Compared to the order backlog of EUR 1,441 million at the end of 2023, this represents an increase of EUR 79 million or 5.5 percent. Group sales in the first half of the year amounted to EUR 2,622 million, on par with the previous year’s level of EUR 2,658 million. Growth in after-sales service and positive developments in the financial services business almost compensated for the decline in sales in new business.

Sales in Germany developed negatively in the reporting period. Revenues fell by 3.5 percent to EUR 579 million (previous year: EUR 600 million). EBIT was EUR 215 million, EUR 21 million below the previous year’s figure (EUR 236 million). Measures introduced in the previous year to improve earnings partially compensated for the cost increases from collective bargaining effects and the increase in personnel in the previous year. The EBIT return on sales was 8.2 percent (previous year: 8.9 percent).

Free cash flow, i.e. the sum of cash flows from operating activities and investing activities, rose significantly by EUR 354 million to EUR +172 million (previous year: EUR 182 million).

“The first half of the year was characterized by challenging economic conditions. The persistently weak development of the German economy was particularly noticeable in the first six months of the current financial year. However, with an EBIT return on sales of 8.2 percent, Jungheinrich recorded a robust margin – whereby we benefited here from the measures already initiated in the previous year to increase earnings.

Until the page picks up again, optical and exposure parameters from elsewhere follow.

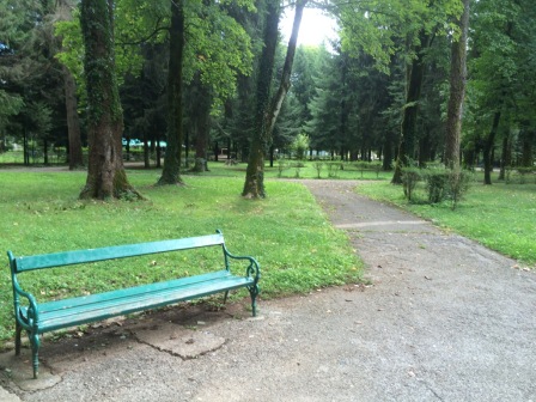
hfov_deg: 60.0
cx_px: 268
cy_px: 201
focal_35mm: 30
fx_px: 465
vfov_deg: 46.8
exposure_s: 1/60
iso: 40
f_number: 2.2
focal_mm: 4.12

We will continue to drive forward the implementation of our 2025+ strategy and confirm our forecast for the current financial year,” explains Dr. Lars Brzoska, CEO of Jungheinrich AG.

The main research and development (R&D) activities during the reporting period focused on the design of new industrial trucks, with a particular emphasis on the further development of efficient energy storage systems based on lithium-ion technology.

In addition, the focus was on the development of mobile robots and the optimization of automated systems. Another focus of R&D was digital products. Across the Group, an average of 1,005 employees were involved in development projects during the reporting period (previous year: 980).

As of June 30, 2024, Jungheinrich employed a total of 20,871 full-time employees across the Group, 41 percent of whom were in Germany and 59 percent abroad.

The decline in the reporting period compared to the figure at the end of December 2023 (21,117) is the result of a cautious personnel policy against the backdrop of difficult market conditions. The number of temporary workers, whom Jungheinrich employs almost exclusively in its domestic plants, also fell Group-wide to 357 as of June 30, 2024 (December 31, 2023: 438).

For the 2024 financial year, Jungheinrich continues to expect order intake in a range of EUR 5.2 billion to EUR 5.8 billion (2023: EUR 5.2 billion). Assuming stable supply chains and taking into account the current interest and inflation levels, the company expects consolidated sales of between EUR 5.3 billion and EUR 5.9 billion (2023: EUR 5.5 billion). The prerequisite for this is that the geopolitical situation does not worsen.